The ice is thus weaker on a grain boundary and has a tendency to break along these boundaries. On the surface of ponds and lakes, the grains (individual crystals) can be several inches or more across. So, if you get a sheet of such ice, and let it warm up to melting, you will find it easy to break the ice sheet along a grain boundary and thus isolate a large single crystal.
The size and pattern of the grains affect the mechanical properties of the ice. So, glaciologists, who want to know how a given glacier or ice sheet moves, are very interested in such patterns. They call this pattern the "ice fabric".
-JN
2 comments
Does all clear ice (not slush) sepatate or split as vertical candles or pencils? Or is there a difference in small grains and large grains? And what about air bubbles?
Hi Karel,
About your 1st question:
Does all clear ice (not slush) separate or split as vertical candles or pencils?
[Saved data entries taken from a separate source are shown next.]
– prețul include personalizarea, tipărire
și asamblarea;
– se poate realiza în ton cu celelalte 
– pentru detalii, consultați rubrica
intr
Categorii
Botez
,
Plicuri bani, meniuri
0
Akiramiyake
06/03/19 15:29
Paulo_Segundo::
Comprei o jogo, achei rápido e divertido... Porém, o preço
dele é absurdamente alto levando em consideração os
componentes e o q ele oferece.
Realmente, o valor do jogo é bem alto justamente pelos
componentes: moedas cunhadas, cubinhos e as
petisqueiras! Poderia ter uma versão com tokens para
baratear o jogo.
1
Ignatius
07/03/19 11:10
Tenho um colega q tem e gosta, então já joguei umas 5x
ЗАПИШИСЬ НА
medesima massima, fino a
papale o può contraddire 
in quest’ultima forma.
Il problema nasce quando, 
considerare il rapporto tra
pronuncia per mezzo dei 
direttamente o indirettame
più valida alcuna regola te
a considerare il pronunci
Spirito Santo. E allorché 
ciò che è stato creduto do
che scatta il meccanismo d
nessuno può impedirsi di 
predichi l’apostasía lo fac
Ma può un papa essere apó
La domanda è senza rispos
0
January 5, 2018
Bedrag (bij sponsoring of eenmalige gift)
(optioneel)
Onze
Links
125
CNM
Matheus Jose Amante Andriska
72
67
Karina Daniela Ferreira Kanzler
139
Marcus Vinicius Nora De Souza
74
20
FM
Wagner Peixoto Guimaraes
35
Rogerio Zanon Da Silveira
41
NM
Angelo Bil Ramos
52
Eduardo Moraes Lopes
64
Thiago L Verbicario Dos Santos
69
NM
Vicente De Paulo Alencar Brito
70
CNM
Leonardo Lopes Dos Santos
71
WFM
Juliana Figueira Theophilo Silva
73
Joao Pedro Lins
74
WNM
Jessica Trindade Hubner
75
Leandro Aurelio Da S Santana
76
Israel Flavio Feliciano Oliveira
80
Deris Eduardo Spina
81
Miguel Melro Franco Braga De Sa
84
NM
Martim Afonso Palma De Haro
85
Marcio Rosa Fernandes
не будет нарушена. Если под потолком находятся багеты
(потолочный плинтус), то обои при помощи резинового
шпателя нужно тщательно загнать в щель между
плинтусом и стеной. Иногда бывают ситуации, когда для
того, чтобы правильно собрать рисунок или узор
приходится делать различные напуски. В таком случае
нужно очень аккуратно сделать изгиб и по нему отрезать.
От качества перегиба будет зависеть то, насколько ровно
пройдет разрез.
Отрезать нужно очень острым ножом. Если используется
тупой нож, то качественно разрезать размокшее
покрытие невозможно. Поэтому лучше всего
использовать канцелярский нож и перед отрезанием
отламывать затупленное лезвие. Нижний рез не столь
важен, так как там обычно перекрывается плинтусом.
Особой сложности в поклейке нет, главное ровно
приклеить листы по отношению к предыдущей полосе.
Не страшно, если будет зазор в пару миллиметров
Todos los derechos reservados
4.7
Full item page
I have not seen polycrystalline ice that splits apart like this. Sea ice might, but I have not played around with sea ice. The reason sea ice might do this is that the salt in the water does not enter the ice, and tends to collect in long vertical channels called brine pockets.
About your 2nd question:
Or is there a difference in small grains and large grains?
The grains will depend on the ice history and the way it originally formed. Often, researchers just look at slices of the ice and thus get knowledge only of a cross-section. It would be interesting to know the 3-dimensional structure of the grains.
About your 3rd question:
Most ice formed from freezing has air bubbles. And there can be a lot of stress in the ice around the bubble. So this might lead to grains. I don’t know any more about it though.
(Sorry about the delay in this reply. I was having some trouble with the system.)